Caroline Flint: The Food Standards Agency (FSA) has received two representations, from the Health Food Manufacturers Association and a consultant. These responses noted that some foods for particular nutritional uses on the United Kingdom market may contain substances listed in Commission Directive 2004/6/EC. The FSA will consider if further action is appropriate when it receives more detailed information requested from the relevant manufacturers about the number and types of foods affected.
Mr. Hancock: To ask the Secretary of State for Health what plans she has to make representations to the European Commission (a) to set the highest possible safe levels for nutrients and (b) to amend the Food Supplements Directive so as to allow the UK to permit onto its market safe and popular products that lie outside the provisions of the directive; and if she will make a statement. 
Caroline Flint: The United Kingdom Government have responded to the European Commissions discussion document on setting levels of vitamins and minerals in foodstuffs and Food Standard Agency (FSA) officials met with the Commission to discuss this further on 8 November.
The Commission welcomed the UK response and indicated that the work by the UKs expert group on vitamins and minerals on setting safe upper levels for on a scientific basis would be a key factor in developing proposals.

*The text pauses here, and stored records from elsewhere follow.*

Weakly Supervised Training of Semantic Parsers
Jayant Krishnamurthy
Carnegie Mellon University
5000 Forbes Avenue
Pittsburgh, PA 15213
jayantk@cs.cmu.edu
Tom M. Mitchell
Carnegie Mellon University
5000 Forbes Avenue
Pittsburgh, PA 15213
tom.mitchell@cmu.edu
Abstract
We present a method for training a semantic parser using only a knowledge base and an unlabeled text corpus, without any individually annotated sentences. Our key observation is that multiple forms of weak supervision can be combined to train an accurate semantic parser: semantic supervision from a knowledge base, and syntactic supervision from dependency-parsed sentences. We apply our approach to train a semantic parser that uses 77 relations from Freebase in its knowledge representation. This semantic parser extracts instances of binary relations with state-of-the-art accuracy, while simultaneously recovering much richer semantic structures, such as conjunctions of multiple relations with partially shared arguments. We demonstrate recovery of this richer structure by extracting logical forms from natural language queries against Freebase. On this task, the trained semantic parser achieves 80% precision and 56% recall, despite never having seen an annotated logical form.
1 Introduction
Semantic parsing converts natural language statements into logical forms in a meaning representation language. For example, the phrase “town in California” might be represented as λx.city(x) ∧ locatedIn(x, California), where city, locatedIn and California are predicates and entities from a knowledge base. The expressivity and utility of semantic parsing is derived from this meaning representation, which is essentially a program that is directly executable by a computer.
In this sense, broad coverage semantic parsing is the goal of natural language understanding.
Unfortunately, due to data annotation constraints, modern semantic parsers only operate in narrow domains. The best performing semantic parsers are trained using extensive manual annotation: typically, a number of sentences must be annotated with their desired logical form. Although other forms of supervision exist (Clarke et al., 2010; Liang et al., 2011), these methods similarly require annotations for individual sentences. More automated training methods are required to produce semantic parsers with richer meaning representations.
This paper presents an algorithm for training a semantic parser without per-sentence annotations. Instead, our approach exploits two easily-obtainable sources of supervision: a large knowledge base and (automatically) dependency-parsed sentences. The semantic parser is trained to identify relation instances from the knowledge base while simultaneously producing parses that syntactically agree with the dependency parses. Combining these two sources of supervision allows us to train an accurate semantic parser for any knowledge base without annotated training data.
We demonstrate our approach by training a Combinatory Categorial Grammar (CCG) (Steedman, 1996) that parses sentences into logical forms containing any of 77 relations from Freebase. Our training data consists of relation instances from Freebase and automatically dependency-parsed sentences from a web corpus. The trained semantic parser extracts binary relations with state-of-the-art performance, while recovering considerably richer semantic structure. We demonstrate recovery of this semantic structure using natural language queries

A timeline for developing proposals has not yet been agreed by the Commission. Working Group discussions between member states may begin in late spring with proposals not expected to be brought forward before the end of 2007.
We will continue to explore with the Commission potential flexibility in the system to minimise the impact of the directive on consumer choice with respect to products that lie outside of the provisions of the directive. The FSA is considering what policy options are available.
Caroline Flint: None. Funding for the provision and development of primary medical care services is held and managed locally by primary care trusts (PCTs). It is for PCTs to use these funds and their new contracting flexibilities to introduce more flexible opening hours where there is evidence (for example for the new GP Patient SurveyYour Doctor, Your Experience, Your Say) that this is a priority among local patients.